Rebuilding Place in the Urban Space

"A community’s physical form, rather than its land uses, is its most intrinsic and enduring characteristic." [Katz, EPA] This blog focuses on place and placemaking and all that makes it work--historic preservation, urban design, transportation, asset-based community development, arts & cultural development, commercial district revitalization, tourism & destination development, and quality of life advocacy--along with doses of civic engagement and good governance watchdogging.

Thursday, December 21, 2006

Assessing Mayor Williams

Mayor Williams on the SubwayWashington Post photo by Larry Williams.

I don't have the energy to do a long retrospective piece on Mayor Williams and his 8 years in office. I do think, overall, he's been an important and vital step forward.

Yes, he hasn't been perfect--who is?

But he has started the process of municipal transformation necessary to have a revitalized and healthy city in the 21st century, a city even while considered "the center of the free world," lies within a nation that for the most part is focused on suburban and exurban development.

And the focus of the Williams Administration, for the most part, on big projects and investments (big projects, big buildings, big developers, big national chains as tenants, big organizations) hasn't been tempered well enough by putting necessary resources behind more neighborhood-oriented stuff.

OTOH, we need the revenue that comes from property taxes and the income taxes from new, higher-income residents. (Hey, if it takes $10,000+ to educate one child in the DC Public School system, the money needs to come from somewhere after all?)

I know that people will counter with the Main Street initiative and the Great Streets programs as examples, but Main Street has been inadequately resourced, and the Great Streets program has taken on too difficult challenges given the level of funding provided to turn around very distressed areas, the social and organizational capacity issues, and the difficulties the city has in dealing successfully with what I call "the soft side of revitalization."

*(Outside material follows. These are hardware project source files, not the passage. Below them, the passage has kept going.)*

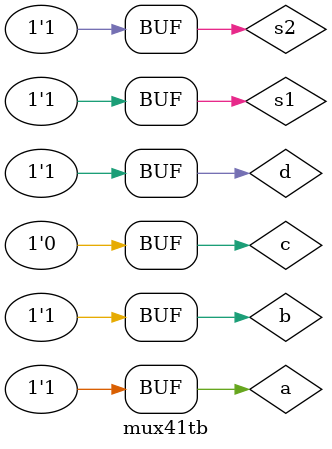
<source format=v>
module mux41tb;
reg a,b,c,d,s1,s2;
wire y1;
mux41 rt( a,b,c,d,s1,s2,y1);
initial begin
s1=0;s2=0;a=1;b=1;c=0;d=1;#10;
s1=0;s2=1;a=1;b=1;c=0;d=1;#10;
s1=1;s2=0;a=1;b=1;c=0;d=1;#10;
s1=1;s2=1;a=1;b=1;c=0;d=1;
end
initial
	$monitor(a,b,c,d,s1,s2,y1);
endmodule

</source>
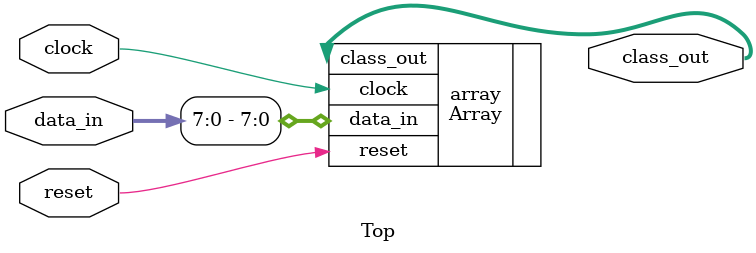
<source format=sv>
`timescale 1ns / 1ps

module Top (

    input clock,
    input reset,
    
    input [31:0] data_in,
    output [31:0] class_out

);

    Array #(
        .DATA_BITS(8),
        .NUM_CLASSES(10),
        .CLASS_BITS(4),
        .ACCUMULATOR_BITS(32)
        ) array (
        .clock(clock),
        .reset(reset),
        
        .data_in(data_in[7:0]),
        .class_out(class_out)
        );

endmodule
</source>
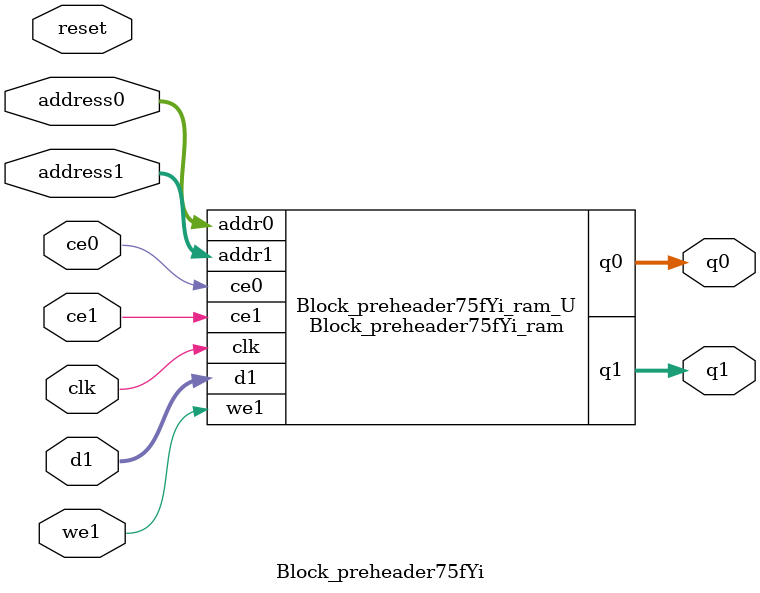
<source format=v>
`timescale 1 ns / 1 ps
module Block_preheader75fYi_ram (addr0, ce0, q0, addr1, ce1, d1, we1, q1,  clk);

parameter DWIDTH = 8;
parameter AWIDTH = 4;
parameter MEM_SIZE = 9;

input[AWIDTH-1:0] addr0;
input ce0;
output reg[DWIDTH-1:0] q0;
input[AWIDTH-1:0] addr1;
input ce1;
input[DWIDTH-1:0] d1;
input we1;
output reg[DWIDTH-1:0] q1;
input clk;

(* ram_style = "distributed" *)reg [DWIDTH-1:0] ram[0:MEM_SIZE-1];




always @(posedge clk)  
begin 
    if (ce0) begin
        q0 <= ram[addr0];
    end
end


always @(posedge clk)  
begin 
    if (ce1) begin
        if (we1) 
            ram[addr1] <= d1; 
        q1 <= ram[addr1];
    end
end


endmodule

`timescale 1 ns / 1 ps
module Block_preheader75fYi(
    reset,
    clk,
    address0,
    ce0,
    q0,
    address1,
    ce1,
    we1,
    d1,
    q1);

parameter DataWidth = 32'd8;
parameter AddressRange = 32'd9;
parameter AddressWidth = 32'd4;
input reset;
input clk;
input[AddressWidth - 1:0] address0;
input ce0;
output[DataWidth - 1:0] q0;
input[AddressWidth - 1:0] address1;
input ce1;
input we1;
input[DataWidth - 1:0] d1;
output[DataWidth - 1:0] q1;



Block_preheader75fYi_ram Block_preheader75fYi_ram_U(
    .clk( clk ),
    .addr0( address0 ),
    .ce0( ce0 ),
    .q0( q0 ),
    .addr1( address1 ),
    .ce1( ce1 ),
    .we1( we1 ),
    .d1( d1 ),
    .q1( q1 ));

endmodule


</source>
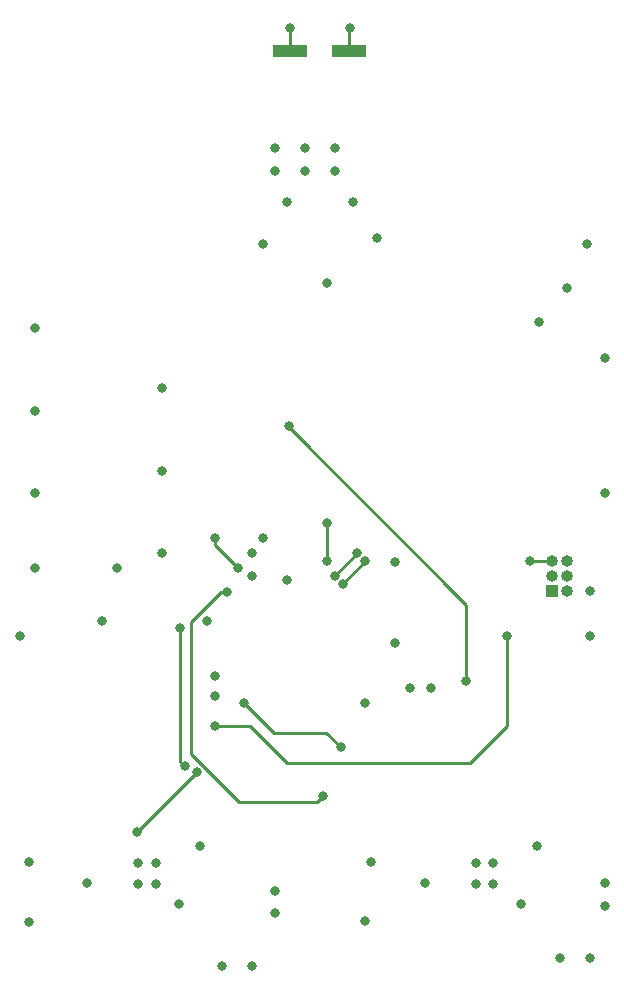
<source format=gbr>
%TF.GenerationSoftware,KiCad,Pcbnew,(5.1.9)-1*%
%TF.CreationDate,2021-05-10T18:00:28-02:30*%
%TF.ProjectId,flamingo,666c616d-696e-4676-9f2e-6b696361645f,rev?*%
%TF.SameCoordinates,Original*%
%TF.FileFunction,Copper,L4,Bot*%
%TF.FilePolarity,Positive*%
%FSLAX46Y46*%
G04 Gerber Fmt 4.6, Leading zero omitted, Abs format (unit mm)*
G04 Created by KiCad (PCBNEW (5.1.9)-1) date 2021-05-10 18:00:28*
%MOMM*%
%LPD*%
G01*
G04 APERTURE LIST*
%TA.AperFunction,SMDPad,CuDef*%
%ADD10R,3.000000X1.000000*%
%TD*%
%TA.AperFunction,ComponentPad*%
%ADD11O,1.000000X1.000000*%
%TD*%
%TA.AperFunction,ComponentPad*%
%ADD12R,1.000000X1.000000*%
%TD*%
%TA.AperFunction,ViaPad*%
%ADD13C,0.800000*%
%TD*%
%TA.AperFunction,Conductor*%
%ADD14C,0.250000*%
%TD*%
G04 APERTURE END LIST*
D10*
%TO.P,J5,2*%
%TO.N,GND*%
X125730000Y-70485000D03*
%TO.P,J5,1*%
%TO.N,VCC*%
X130770000Y-70485000D03*
%TD*%
D11*
%TO.P,J1,6*%
%TO.N,RST_SW*%
X149225000Y-113665000D03*
%TO.P,J1,5*%
%TO.N,+3V3*%
X147955000Y-113665000D03*
%TO.P,J1,4*%
%TO.N,Net-(J1-Pad4)*%
X149225000Y-114935000D03*
%TO.P,J1,3*%
%TO.N,PA14_SWCLK*%
X147955000Y-114935000D03*
%TO.P,J1,2*%
%TO.N,GND*%
X149225000Y-116205000D03*
D12*
%TO.P,J1,1*%
%TO.N,PA13_SWDAT*%
X147955000Y-116205000D03*
%TD*%
D13*
%TO.N,GND*%
X137668000Y-124460000D03*
X122555000Y-147955000D03*
X120015000Y-147955000D03*
X152400000Y-107950000D03*
X151130000Y-116205000D03*
X122555000Y-113030000D03*
X124460000Y-78740000D03*
X127000000Y-78740000D03*
X129540000Y-78740000D03*
X119380000Y-125095000D03*
X102870000Y-120015000D03*
X149225000Y-90551000D03*
X104140000Y-107950000D03*
X104140000Y-114300000D03*
X104140000Y-93980000D03*
X104140000Y-100965000D03*
X151130000Y-120015000D03*
X132080000Y-125730000D03*
X125730000Y-68580000D03*
X118745000Y-118745000D03*
X132080000Y-144145000D03*
X137160000Y-140970000D03*
X146685000Y-137795000D03*
X118110000Y-137795000D03*
X108585000Y-140970000D03*
X116332000Y-142748000D03*
X148590000Y-147320000D03*
X151130000Y-147320000D03*
X131064000Y-83312000D03*
X125476000Y-83312000D03*
X123444000Y-86868000D03*
X125476000Y-115316000D03*
X103632000Y-144272000D03*
X133096000Y-86360000D03*
X112930000Y-139252500D03*
X114400000Y-139252500D03*
X112930000Y-141042500D03*
X114400000Y-141042500D03*
X141505000Y-139252500D03*
X142975000Y-139252500D03*
X141505000Y-141042500D03*
X142975000Y-141042500D03*
X145288000Y-142748000D03*
X146812000Y-93472000D03*
X152400000Y-96520000D03*
X150876000Y-86868000D03*
%TO.N,RST_SW*%
X119380000Y-127635000D03*
X144145000Y-120015000D03*
%TO.N,VCC*%
X130810000Y-68580000D03*
X152400000Y-142875000D03*
X152400000Y-140970000D03*
X124460000Y-143510000D03*
X124460000Y-141605000D03*
%TO.N,+3V3*%
X134620000Y-120650000D03*
X122555000Y-114935000D03*
X128905000Y-90170000D03*
X129540000Y-80645000D03*
X127000000Y-80645000D03*
X124460000Y-80645000D03*
X146050000Y-113665000D03*
X111125000Y-114300000D03*
X109855000Y-118745000D03*
X114935000Y-113030000D03*
X114935000Y-106045000D03*
X114935000Y-99060000D03*
X135890000Y-124460000D03*
X119380000Y-123444000D03*
X123444000Y-111760000D03*
X134620000Y-113792000D03*
X132588000Y-139192000D03*
X103632000Y-139192000D03*
%TO.N,PB2_CS*%
X128905000Y-113665000D03*
X128905000Y-110490000D03*
%TO.N,PB0_RDY_INT*%
X125649401Y-102235000D03*
X140700003Y-123825000D03*
%TO.N,PA1_TIM2CH2*%
X117851347Y-131576653D03*
X112776000Y-136652000D03*
%TO.N,PA0_TIM2CH1*%
X121830000Y-125730000D03*
X130048000Y-129482998D03*
%TO.N,PB3_USART2_TX*%
X130247108Y-115642108D03*
X132152108Y-113737108D03*
%TO.N,PB4_USART2_RX*%
X129540000Y-114935000D03*
X131445000Y-113030000D03*
%TO.N,PF0_STATUSLED*%
X121375000Y-114300000D03*
X119380000Y-111760000D03*
%TO.N,PA5_nFAULT*%
X128524000Y-133604000D03*
X120396000Y-116332000D03*
%TO.N,PA2_nFAULT*%
X116474997Y-119380000D03*
X116840000Y-131064000D03*
%TD*%
D14*
%TO.N,GND*%
X125730000Y-70485000D02*
X125730000Y-68580000D01*
%TO.N,RST_SW*%
X144145000Y-127635000D02*
X144145000Y-120015000D01*
X125533002Y-130810000D02*
X140970000Y-130810000D01*
X122358002Y-127635000D02*
X125533002Y-130810000D01*
X140970000Y-130810000D02*
X144145000Y-127635000D01*
X119380000Y-127635000D02*
X122358002Y-127635000D01*
%TO.N,VCC*%
X130770000Y-68620000D02*
X130810000Y-68580000D01*
X130770000Y-70485000D02*
X130770000Y-68620000D01*
%TO.N,+3V3*%
X147955000Y-113665000D02*
X146050000Y-113665000D01*
%TO.N,PB2_CS*%
X128905000Y-113665000D02*
X128905000Y-110490000D01*
%TO.N,PB0_RDY_INT*%
X125649401Y-102371399D02*
X125649401Y-102235000D01*
X140700003Y-117422001D02*
X125649401Y-102371399D01*
X140700003Y-123825000D02*
X140700003Y-117422001D01*
%TO.N,PA1_TIM2CH2*%
X117851347Y-131576653D02*
X113284000Y-136144000D01*
X113284000Y-136144000D02*
X112776000Y-136652000D01*
%TO.N,PA0_TIM2CH1*%
X124370000Y-128270000D02*
X124460000Y-128270000D01*
X121830000Y-125730000D02*
X124370000Y-128270000D01*
X128835002Y-128270000D02*
X130048000Y-129482998D01*
X124370000Y-128270000D02*
X128835002Y-128270000D01*
%TO.N,PB3_USART2_TX*%
X130247108Y-115642108D02*
X132152108Y-113737108D01*
%TO.N,PB4_USART2_RX*%
X129540000Y-114935000D02*
X131445000Y-113030000D01*
%TO.N,PF0_STATUSLED*%
X119380000Y-112305000D02*
X119380000Y-111760000D01*
X121375000Y-114300000D02*
X119380000Y-112305000D01*
%TO.N,PA5_nFAULT*%
X128524000Y-133604000D02*
X128016000Y-134112000D01*
X128016000Y-134112000D02*
X121412000Y-134112000D01*
X121412000Y-134112000D02*
X117348000Y-130048000D01*
X117348000Y-130048000D02*
X117348000Y-118872000D01*
X119888000Y-116332000D02*
X120396000Y-116332000D01*
X117348000Y-118872000D02*
X119888000Y-116332000D01*
%TO.N,PA2_nFAULT*%
X116474997Y-130698997D02*
X116840000Y-131064000D01*
X116474997Y-119380000D02*
X116474997Y-130698997D01*
%TD*%
M02*

</source>
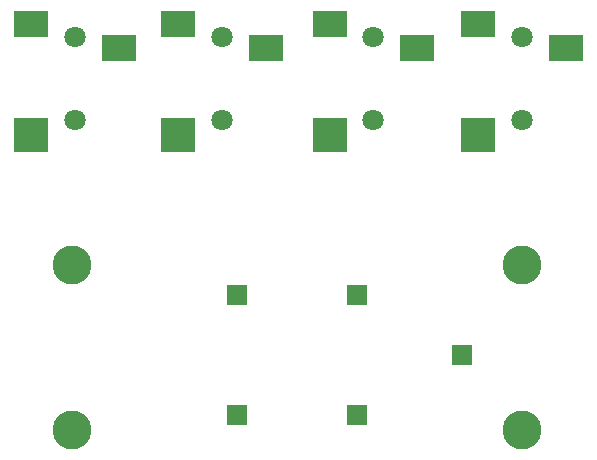
<source format=gbr>
%TF.GenerationSoftware,KiCad,Pcbnew,(5.1.6)-1*%
%TF.CreationDate,2020-10-08T10:17:58-07:00*%
%TF.ProjectId,piezobreakout,7069657a-6f62-4726-9561-6b6f75742e6b,rev?*%
%TF.SameCoordinates,Original*%
%TF.FileFunction,Soldermask,Top*%
%TF.FilePolarity,Negative*%
%FSLAX46Y46*%
G04 Gerber Fmt 4.6, Leading zero omitted, Abs format (unit mm)*
G04 Created by KiCad (PCBNEW (5.1.6)-1) date 2020-10-08 10:17:58*
%MOMM*%
%LPD*%
G01*
G04 APERTURE LIST*
%ADD10C,3.300000*%
%ADD11R,1.800000X1.800000*%
%ADD12C,1.800000*%
%ADD13R,2.900000X2.900000*%
%ADD14R,2.900000X2.300000*%
G04 APERTURE END LIST*
D10*
%TO.C,H4*%
X109220000Y-114300000D03*
%TD*%
%TO.C,H3*%
X109220000Y-100330000D03*
%TD*%
%TO.C,H2*%
X147320000Y-100330000D03*
%TD*%
%TO.C,H1*%
X147320000Y-114300000D03*
%TD*%
D11*
%TO.C,J9*%
X133350000Y-113030000D03*
%TD*%
%TO.C,J8*%
X123190000Y-113030000D03*
%TD*%
%TO.C,J7*%
X133350000Y-102870000D03*
%TD*%
%TO.C,J6*%
X123190000Y-102870000D03*
%TD*%
%TO.C,J5*%
X142240000Y-107950000D03*
%TD*%
D12*
%TO.C,J4*%
X147320000Y-88066000D03*
X147320000Y-81066000D03*
D13*
X143620000Y-89366000D03*
D14*
X143620000Y-79966000D03*
X151020000Y-81966000D03*
%TD*%
D12*
%TO.C,J3*%
X134730000Y-88066000D03*
X134730000Y-81066000D03*
D13*
X131030000Y-89366000D03*
D14*
X131030000Y-79966000D03*
X138430000Y-81966000D03*
%TD*%
D12*
%TO.C,J2*%
X121920000Y-88066000D03*
X121920000Y-81066000D03*
D13*
X118220000Y-89366000D03*
D14*
X118220000Y-79966000D03*
X125620000Y-81966000D03*
%TD*%
D12*
%TO.C,J1*%
X109474000Y-88066000D03*
X109474000Y-81066000D03*
D13*
X105774000Y-89366000D03*
D14*
X105774000Y-79966000D03*
X113174000Y-81966000D03*
%TD*%
M02*

</source>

Note that I say Mayor Williams started the process of transformation. The process is by no means complete, nor has it been fully defined. But we are so much better off as a city than we were 8 years ago.

Anyway, here are good pieces that have appeared in local newspapers:

1. "Thanks Mr. Mayor" by Deborah Simmons in the Washington Times;

2. "Tony Williams: Mayor Hard Hat" by Harry Jaffe in the Examiner;

3. "Ciao: An open letter to Mayor Anthony Williams," by Jonetta Rose Barras in the Examiner;

4. Michael Neibauer's interview with the Mayor, "Mayor Williams contemplates his legacy," in the Examiner; and

5. A pro-Mayor Examiner editorial, "Editorial: Thank you, Mr. Bow Tie."
Mayor Williams kicks off summerPhoto by Lateef Mangum, for the Mayor's Office.